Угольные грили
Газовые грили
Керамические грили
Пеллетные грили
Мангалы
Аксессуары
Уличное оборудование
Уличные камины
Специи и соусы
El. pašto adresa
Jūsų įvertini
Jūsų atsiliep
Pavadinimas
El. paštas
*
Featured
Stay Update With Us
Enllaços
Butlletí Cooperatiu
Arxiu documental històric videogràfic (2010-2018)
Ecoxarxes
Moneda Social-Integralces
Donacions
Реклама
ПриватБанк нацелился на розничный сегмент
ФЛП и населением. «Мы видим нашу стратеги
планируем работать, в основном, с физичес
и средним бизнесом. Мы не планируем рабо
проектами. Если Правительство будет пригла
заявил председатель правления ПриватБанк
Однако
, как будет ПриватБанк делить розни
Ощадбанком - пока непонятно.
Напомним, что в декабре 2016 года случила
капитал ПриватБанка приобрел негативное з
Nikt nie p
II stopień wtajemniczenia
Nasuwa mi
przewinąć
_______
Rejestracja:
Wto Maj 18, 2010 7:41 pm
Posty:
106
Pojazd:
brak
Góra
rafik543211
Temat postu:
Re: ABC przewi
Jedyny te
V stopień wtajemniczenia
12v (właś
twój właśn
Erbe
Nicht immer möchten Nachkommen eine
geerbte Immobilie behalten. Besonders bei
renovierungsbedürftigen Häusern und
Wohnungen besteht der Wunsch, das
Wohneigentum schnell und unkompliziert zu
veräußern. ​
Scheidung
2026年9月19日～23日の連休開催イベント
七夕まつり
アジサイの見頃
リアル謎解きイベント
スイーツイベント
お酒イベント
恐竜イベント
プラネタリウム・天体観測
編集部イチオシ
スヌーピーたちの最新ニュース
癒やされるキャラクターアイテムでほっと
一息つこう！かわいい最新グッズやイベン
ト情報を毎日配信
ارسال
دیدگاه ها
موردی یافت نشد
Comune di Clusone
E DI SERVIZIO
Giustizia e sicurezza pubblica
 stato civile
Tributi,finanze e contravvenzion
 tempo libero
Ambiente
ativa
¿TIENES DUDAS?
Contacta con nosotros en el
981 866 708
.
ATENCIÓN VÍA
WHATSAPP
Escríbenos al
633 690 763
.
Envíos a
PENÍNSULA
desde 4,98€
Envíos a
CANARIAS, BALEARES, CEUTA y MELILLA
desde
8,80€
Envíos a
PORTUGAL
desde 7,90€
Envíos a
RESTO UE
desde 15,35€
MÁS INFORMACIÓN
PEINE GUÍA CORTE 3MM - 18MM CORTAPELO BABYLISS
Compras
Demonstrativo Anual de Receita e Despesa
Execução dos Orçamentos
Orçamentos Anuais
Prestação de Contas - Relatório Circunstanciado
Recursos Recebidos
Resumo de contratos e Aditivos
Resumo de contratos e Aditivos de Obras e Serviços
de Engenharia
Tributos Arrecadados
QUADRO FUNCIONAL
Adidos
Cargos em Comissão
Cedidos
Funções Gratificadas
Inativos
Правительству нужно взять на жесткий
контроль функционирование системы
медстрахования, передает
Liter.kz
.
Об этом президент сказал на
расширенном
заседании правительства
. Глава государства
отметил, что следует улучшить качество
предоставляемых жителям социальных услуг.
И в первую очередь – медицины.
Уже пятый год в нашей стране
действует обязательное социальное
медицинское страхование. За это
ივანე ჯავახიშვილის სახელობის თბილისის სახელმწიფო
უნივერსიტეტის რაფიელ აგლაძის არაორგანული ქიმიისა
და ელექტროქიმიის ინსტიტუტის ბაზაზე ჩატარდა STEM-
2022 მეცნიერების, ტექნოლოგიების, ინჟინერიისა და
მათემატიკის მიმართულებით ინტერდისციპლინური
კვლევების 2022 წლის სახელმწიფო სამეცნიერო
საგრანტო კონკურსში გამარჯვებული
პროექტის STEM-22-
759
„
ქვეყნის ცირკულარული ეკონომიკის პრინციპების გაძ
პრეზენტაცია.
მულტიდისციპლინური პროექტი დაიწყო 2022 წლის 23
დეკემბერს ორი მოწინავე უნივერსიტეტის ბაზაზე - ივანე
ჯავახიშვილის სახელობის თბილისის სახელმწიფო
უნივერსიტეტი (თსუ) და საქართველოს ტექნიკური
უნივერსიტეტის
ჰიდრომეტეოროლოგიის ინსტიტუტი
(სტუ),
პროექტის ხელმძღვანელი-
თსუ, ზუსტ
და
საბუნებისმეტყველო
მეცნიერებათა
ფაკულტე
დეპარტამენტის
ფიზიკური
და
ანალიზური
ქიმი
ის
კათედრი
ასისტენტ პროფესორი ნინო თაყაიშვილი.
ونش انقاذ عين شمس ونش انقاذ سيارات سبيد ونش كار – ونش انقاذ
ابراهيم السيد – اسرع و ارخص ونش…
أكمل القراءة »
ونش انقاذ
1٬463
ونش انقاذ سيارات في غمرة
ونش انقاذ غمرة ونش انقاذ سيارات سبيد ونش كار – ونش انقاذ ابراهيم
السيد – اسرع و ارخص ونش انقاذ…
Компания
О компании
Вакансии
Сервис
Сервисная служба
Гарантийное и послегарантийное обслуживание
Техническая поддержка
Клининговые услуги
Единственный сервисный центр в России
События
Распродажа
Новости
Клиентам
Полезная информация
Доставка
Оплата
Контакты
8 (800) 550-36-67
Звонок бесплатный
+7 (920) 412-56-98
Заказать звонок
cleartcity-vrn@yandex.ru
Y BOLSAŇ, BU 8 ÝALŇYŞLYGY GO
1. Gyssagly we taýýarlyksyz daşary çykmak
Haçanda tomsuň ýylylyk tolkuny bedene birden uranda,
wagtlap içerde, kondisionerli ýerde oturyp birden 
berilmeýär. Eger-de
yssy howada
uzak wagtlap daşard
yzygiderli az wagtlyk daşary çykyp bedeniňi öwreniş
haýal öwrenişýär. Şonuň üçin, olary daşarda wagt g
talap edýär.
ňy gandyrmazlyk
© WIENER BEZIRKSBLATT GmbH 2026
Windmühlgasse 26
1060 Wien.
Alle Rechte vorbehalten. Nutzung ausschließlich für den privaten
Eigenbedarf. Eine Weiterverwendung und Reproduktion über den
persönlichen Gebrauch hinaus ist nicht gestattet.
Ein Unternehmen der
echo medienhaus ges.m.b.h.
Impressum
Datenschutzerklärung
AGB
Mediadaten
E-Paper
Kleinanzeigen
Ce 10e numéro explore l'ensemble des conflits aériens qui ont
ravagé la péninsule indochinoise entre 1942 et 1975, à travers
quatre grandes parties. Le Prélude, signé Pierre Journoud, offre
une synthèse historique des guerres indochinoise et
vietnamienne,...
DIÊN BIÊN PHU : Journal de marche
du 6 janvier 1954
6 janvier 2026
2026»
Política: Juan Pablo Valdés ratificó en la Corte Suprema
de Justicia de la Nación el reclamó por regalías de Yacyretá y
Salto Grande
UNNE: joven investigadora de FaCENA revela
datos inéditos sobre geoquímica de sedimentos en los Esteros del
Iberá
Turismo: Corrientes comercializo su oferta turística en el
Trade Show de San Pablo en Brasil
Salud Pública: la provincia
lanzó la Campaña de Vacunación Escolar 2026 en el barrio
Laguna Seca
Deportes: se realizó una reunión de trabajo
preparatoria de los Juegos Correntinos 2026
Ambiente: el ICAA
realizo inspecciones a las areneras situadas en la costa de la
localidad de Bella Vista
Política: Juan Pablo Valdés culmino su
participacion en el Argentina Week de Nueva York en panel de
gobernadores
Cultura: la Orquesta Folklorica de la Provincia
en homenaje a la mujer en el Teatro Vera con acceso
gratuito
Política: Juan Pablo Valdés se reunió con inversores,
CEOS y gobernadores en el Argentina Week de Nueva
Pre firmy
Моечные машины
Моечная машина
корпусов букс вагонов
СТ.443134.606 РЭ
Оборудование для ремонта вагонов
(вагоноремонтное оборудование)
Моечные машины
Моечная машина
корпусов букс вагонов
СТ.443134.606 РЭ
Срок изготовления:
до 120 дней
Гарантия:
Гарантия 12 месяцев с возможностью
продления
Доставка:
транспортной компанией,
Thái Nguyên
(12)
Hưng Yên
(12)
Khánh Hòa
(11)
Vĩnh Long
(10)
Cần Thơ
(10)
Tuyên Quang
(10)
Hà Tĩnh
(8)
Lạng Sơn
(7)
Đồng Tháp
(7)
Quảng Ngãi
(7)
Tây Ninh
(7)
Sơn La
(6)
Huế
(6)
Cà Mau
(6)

**WHAT YOU SHOULD DO**
Only a number is expected here: the count of lines in the records above that include the word "غمرة".

**YOUR SOLUTION**
2